Putrajaya likely to fork out more for fuel subsidies, says economist
The government will need to increase spending on fuel subsidies because the price of oil may go up in the coming months, said an economist.
(FMT) – Nazari Ismail of Universiti Malaya said rising geopolitical tensions worldwide could result in an increase in the price of oil.
“The price of oil will likely increase due to the ongoing Israeli attack on the Palestinians. The ongoing Ukraine-Russia conflict is also another factor,” he told FMT.
Nazari said fuel consumption had also increased because of the rising number of cars on the road. This could also be a factor that would require the government to fork out more for subsidies.
He was commenting on the 2022 Auditor-General’s Report, which noted that the government had spent 322% more on subsidies in 2022 than it did in the preceding year, with a large chunk going to subsidising petroleum products.
According to the report, Putrajaya spent RM13.1 billion on subsidies in 2021, which ballooned to RM55.4 billion last year.
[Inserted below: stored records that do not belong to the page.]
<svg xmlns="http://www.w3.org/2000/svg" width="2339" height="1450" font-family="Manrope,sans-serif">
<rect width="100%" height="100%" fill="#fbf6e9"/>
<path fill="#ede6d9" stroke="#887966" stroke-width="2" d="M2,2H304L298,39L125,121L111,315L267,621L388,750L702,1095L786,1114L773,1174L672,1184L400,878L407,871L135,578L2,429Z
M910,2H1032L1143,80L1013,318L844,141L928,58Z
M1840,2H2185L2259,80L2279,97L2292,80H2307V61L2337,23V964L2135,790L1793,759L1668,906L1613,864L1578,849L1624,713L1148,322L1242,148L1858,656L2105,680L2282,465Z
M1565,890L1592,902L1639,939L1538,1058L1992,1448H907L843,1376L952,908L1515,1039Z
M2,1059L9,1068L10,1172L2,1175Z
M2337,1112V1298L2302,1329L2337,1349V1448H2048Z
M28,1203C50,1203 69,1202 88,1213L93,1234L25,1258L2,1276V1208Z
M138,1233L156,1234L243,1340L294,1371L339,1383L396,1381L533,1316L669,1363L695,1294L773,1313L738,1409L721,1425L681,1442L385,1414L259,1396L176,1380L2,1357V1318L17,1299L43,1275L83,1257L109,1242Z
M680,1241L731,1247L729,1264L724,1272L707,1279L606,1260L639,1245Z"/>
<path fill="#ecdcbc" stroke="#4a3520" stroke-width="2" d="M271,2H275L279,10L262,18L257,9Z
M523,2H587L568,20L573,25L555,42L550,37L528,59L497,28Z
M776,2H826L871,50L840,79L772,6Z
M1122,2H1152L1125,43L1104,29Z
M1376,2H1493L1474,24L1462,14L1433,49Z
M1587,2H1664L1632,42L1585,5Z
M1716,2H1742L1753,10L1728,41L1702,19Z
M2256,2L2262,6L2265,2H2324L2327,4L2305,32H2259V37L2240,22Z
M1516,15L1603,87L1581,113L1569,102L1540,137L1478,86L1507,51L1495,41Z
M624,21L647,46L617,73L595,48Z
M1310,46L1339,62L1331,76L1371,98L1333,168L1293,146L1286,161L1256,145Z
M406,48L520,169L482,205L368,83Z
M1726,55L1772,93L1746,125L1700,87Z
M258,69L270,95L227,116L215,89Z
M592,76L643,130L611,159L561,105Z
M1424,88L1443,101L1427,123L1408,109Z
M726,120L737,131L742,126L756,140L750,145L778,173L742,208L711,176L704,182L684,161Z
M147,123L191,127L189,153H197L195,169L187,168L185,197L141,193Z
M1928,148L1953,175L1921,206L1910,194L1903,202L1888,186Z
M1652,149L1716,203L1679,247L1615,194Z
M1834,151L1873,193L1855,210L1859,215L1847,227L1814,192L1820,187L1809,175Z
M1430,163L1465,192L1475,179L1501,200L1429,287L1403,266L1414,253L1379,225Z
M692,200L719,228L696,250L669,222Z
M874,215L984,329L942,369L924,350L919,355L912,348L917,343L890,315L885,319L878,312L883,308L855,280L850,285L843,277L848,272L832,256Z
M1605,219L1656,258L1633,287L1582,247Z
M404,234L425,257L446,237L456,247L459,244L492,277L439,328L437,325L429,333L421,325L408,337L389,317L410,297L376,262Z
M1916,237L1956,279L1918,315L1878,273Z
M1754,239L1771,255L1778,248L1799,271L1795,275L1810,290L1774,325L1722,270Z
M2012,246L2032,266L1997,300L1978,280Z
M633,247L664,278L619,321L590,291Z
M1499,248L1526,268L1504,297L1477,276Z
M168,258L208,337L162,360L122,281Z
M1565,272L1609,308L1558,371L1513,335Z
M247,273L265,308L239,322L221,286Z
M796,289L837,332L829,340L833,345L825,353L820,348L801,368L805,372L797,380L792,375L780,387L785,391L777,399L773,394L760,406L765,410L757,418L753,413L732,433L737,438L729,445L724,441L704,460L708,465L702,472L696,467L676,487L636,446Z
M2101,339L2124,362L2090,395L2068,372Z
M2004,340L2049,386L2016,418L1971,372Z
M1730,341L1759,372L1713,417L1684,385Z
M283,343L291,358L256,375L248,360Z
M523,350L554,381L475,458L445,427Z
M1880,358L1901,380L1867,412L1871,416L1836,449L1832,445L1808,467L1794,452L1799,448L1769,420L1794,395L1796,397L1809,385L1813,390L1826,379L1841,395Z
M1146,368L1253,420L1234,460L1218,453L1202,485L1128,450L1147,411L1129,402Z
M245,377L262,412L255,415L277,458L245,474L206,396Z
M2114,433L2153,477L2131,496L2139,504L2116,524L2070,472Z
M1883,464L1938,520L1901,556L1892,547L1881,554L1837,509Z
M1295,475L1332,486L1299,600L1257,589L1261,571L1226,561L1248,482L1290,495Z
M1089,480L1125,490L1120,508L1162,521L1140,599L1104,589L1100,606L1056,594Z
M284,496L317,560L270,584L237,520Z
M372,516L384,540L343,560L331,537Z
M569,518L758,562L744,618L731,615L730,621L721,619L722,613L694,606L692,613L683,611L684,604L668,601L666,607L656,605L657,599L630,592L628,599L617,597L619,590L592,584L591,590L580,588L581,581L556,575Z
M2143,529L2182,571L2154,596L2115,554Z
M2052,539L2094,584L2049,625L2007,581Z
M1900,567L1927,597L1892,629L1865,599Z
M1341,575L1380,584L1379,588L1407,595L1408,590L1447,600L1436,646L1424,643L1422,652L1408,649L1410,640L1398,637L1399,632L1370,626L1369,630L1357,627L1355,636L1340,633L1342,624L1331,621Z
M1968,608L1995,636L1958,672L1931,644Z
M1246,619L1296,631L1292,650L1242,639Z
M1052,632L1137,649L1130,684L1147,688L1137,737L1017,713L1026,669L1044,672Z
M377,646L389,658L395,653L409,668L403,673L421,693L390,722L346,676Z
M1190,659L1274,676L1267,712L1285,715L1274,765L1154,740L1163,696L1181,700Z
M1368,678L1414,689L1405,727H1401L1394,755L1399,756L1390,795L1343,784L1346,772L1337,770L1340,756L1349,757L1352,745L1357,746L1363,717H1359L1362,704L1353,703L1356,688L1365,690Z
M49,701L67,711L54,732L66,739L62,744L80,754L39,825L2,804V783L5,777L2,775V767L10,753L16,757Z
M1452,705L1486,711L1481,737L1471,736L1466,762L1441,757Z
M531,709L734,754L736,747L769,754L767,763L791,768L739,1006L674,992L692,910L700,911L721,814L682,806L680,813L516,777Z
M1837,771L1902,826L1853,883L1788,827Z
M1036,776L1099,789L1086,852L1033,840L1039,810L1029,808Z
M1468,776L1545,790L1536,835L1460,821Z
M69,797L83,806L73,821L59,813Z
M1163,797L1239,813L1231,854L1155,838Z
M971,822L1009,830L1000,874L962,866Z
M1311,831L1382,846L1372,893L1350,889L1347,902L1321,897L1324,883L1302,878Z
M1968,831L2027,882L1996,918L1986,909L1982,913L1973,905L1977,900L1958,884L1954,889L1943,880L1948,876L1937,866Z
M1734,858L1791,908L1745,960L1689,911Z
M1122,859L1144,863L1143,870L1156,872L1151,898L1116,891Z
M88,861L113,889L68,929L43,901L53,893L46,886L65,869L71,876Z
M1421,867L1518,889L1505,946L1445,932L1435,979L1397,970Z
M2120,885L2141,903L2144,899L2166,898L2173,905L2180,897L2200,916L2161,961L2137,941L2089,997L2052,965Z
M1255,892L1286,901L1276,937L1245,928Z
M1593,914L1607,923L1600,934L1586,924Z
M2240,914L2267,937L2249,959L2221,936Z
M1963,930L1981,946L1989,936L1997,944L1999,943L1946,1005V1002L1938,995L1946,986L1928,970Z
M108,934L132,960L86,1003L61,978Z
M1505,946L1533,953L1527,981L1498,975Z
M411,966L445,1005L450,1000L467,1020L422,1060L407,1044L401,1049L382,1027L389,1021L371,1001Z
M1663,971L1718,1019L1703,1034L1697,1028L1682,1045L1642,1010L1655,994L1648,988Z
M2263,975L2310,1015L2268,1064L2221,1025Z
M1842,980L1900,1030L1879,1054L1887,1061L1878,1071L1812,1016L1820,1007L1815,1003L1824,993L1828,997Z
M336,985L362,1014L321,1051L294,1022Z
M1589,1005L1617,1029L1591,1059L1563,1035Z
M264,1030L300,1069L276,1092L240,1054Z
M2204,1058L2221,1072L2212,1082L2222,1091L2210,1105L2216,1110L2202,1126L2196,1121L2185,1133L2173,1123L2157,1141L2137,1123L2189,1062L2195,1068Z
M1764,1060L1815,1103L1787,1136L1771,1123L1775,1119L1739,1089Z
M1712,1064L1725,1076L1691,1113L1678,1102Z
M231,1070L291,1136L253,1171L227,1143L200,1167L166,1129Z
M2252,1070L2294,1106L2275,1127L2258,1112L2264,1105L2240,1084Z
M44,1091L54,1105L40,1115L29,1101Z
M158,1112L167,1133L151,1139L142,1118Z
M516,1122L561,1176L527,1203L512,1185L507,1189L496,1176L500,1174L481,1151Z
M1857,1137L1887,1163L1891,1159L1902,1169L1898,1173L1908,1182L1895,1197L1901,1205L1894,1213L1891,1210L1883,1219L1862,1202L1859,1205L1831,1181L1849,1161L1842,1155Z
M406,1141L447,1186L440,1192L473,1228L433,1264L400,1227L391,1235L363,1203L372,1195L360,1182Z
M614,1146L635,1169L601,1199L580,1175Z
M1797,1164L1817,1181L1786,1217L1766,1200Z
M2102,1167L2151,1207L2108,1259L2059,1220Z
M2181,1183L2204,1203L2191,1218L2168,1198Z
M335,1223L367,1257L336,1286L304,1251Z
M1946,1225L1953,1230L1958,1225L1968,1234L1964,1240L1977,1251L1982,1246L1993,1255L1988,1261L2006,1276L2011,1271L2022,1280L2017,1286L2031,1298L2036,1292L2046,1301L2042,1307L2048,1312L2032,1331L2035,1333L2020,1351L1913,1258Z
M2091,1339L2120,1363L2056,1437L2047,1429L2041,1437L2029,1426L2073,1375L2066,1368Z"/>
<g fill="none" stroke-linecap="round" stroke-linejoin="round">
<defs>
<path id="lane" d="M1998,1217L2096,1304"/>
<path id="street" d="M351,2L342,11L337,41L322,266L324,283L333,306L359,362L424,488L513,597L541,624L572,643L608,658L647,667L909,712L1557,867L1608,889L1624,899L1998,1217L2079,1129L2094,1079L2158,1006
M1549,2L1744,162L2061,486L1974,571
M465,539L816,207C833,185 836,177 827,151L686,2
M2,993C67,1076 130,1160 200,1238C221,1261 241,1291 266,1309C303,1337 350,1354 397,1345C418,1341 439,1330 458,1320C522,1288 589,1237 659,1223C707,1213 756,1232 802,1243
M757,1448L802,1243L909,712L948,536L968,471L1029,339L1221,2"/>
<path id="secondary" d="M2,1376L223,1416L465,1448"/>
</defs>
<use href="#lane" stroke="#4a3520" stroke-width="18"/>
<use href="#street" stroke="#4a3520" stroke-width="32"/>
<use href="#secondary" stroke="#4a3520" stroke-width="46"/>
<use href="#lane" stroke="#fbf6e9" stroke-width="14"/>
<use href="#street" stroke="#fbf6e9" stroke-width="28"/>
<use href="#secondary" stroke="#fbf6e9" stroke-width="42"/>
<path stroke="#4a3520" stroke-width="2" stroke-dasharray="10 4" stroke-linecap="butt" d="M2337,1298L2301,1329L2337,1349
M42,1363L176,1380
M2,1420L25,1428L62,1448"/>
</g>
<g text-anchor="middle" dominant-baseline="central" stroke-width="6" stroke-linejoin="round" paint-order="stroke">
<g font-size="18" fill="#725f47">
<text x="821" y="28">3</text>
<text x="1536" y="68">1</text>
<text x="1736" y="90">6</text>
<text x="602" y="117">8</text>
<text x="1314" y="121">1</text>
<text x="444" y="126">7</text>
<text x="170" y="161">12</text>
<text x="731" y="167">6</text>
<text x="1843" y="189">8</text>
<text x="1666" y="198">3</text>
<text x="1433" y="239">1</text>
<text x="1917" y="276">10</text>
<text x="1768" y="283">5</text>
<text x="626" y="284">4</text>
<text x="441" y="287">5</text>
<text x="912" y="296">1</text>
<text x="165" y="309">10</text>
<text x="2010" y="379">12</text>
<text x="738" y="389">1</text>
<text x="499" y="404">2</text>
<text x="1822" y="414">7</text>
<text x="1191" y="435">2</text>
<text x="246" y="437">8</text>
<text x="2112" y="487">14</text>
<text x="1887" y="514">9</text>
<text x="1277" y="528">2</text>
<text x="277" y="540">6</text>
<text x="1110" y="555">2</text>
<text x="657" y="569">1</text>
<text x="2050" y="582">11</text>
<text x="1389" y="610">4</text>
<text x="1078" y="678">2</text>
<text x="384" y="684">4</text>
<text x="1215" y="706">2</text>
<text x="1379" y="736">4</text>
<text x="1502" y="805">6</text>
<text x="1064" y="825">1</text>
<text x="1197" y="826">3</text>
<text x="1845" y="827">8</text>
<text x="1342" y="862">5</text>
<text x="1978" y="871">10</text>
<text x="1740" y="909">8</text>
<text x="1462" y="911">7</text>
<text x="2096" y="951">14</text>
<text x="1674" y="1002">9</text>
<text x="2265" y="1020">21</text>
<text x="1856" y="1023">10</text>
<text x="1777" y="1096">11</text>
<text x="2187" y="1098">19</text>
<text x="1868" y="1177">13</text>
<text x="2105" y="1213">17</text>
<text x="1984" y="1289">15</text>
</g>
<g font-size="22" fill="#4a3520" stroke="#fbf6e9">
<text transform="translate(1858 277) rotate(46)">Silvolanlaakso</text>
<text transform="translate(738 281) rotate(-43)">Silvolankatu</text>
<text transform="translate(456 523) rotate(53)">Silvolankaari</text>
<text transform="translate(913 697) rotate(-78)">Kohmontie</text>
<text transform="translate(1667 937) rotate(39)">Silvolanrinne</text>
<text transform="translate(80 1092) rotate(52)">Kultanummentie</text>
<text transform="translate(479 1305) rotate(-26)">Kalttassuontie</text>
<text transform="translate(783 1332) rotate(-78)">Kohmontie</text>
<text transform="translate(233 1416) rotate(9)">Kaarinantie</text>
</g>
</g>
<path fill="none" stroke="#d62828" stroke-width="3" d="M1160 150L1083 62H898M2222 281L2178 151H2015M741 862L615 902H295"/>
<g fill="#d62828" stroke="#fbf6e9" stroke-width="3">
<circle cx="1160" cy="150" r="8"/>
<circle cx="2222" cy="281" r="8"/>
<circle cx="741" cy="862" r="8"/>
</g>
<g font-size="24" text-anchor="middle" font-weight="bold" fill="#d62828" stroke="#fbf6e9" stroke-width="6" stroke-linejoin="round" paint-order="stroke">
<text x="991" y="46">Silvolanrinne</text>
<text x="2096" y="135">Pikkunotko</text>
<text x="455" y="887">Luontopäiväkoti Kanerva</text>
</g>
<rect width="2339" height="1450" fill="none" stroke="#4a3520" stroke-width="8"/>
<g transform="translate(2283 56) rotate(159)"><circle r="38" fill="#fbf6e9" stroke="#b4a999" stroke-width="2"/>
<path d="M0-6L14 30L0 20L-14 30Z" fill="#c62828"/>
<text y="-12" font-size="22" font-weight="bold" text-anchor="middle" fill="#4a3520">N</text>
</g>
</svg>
The lion’s share of the subsidies – RM45.2 billion, or 81.5% of the total expenditure – was spent on petroleum products, the report released earlier this week said.
Nazari said high oil prices in 2022 forced Malaysia to increase its spending on petroleum subsidies given the number of people who use fuel on a daily basis.
He said the worry of the government at the time was that the people, having become “used to inexpensive fuel prices”, would reject any increase.
“Therefore, the government decided to retain the subsidies,” he said.
However, Geoffrey Williams of the Malaysia University of Science and Technology does not expect fuel prices to go up, noting that they are lower now compared to 2022.
Instead, Williams said, the government should stop giving huge subsidies, noting that raising taxes to spend on subsidies would damage the nation’s economy.
“Overall spending should not be increased in the 2024 budget, and the focus must be on reducing subsidies, wastage, leakages and corruption,” he said.
Economy minister Rafizi Ramli said the price of energy, especially crude oil, was high. As a result, he told reporters that government expenditure on subsidies was likely to increase further in the future unless action was taken now to address the issue.
Rafizi said the high subsidy costs were partly due to leakages in the system, notably involving diesel.
He said these leakages stemmed from the disparity between the subsidised and unsubsidised diesel prices, which have been exploited by certain industries and individuals.
“(Because) diesel prices are artificially capped at the pump, we are witnessing people filling up their tanks with diesel at pump stations, and then they sell it to industry,” he told reporters after launching the World Bank’s Malaysia Economic Monitor October 2023 edition on Tuesday.